At a CS3 pre-release training back in May, Adobe enticed the audience with a few tools that would be launching sometime in early 2008. Three among these—a new Flash Media Server, a new Flash Player and a new desktop video player called Adobe Media Player, powered by Flash technology—showed a glimpse into Adobe’s growth plan for one of its key Macromedia acquisitions. While AMP generated the most discussion, regarding Adobe’s role in aggregating viewer’s habits and serving up subsequent advertising, the consensus in the room was that the upgrades to Flash would create a much-needed push towards high-definition streaming video.
Two of the three were formally released today. First is the new Flash Player 9 Update 3, previously code-named Moviestar, which now supports the H.264 and VP6-S codecs, both capable of efficiently streaming high definition content via the second product, the new Flash Media Server (FMS).
The Flash Media Server 3 has split into several servers: one free, one focused strictly on video, and one focused on more efficient delivery of interactive content. All of the servers, though, center on delivering the best video experience to end users. Part of Adobe’s pitch with Flash Media Server 3 is that a performance increase, combined with new pricing, will make streaming with Flash Media Server competitive with progressive download.
The high-end server, now named Flash Media Interactive Server 3, is geared toward supporting what Adobe calls "multi-way applications" which might have also been called bi-directional video (a term previously used to describe videoconferencing) as the server allows VoIP, webcam video chat and streaming of online multi-party games.

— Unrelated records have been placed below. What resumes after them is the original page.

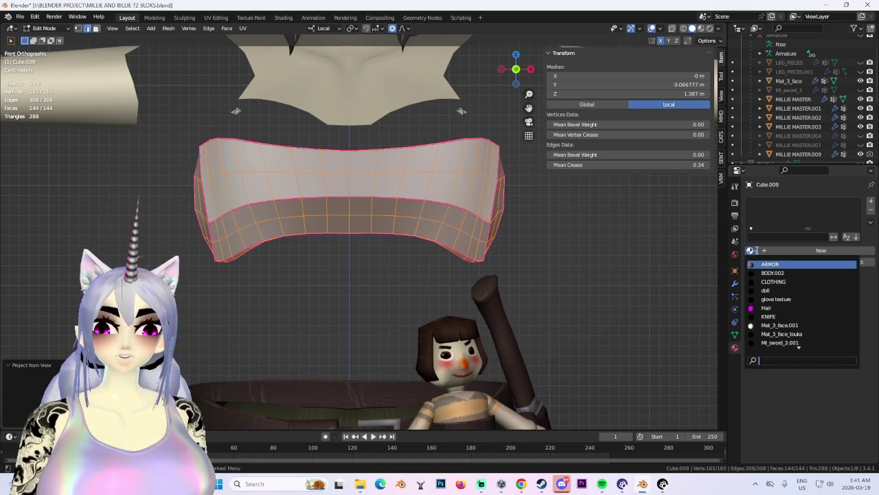
{"action": "left_click", "coordinate": [770, 263]}
In UV Editing, enlarge the island and unwrap the armour along its seam.
{"action": "left_click", "coordinate": [216, 18]}
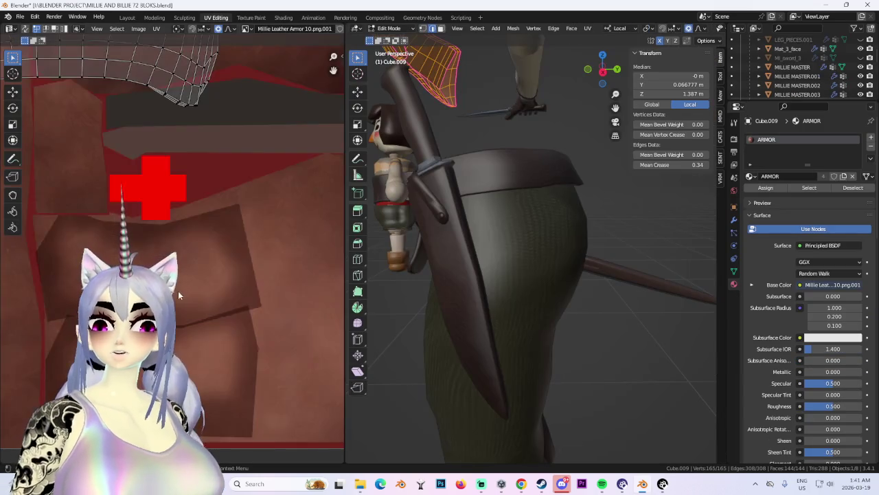
{"action": "key", "text": "g"}
{"action": "scroll", "coordinate": [214, 308], "scroll_direction": "up", "scroll_amount": 2}
{"action": "scroll", "coordinate": [219, 309], "scroll_direction": "up", "scroll_amount": 2}
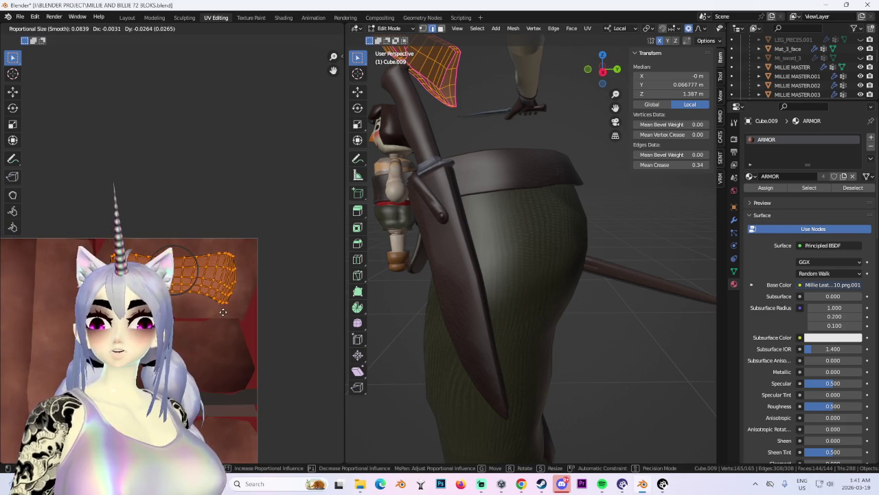
{"action": "key", "text": "s"}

One of the benefits of the new Interactive Server (FMIS) is that it’s actually three servers rolled into one: FMIS combines the capabilities of the FMS2 Professional version along with the Edge and Origin versions, which were used to place Flash Media Servers at the edge. The new FMIS now can serve in either capacity: It can operate as an origin server or an edge server, allowing for scaleable distribution of traﬃc load.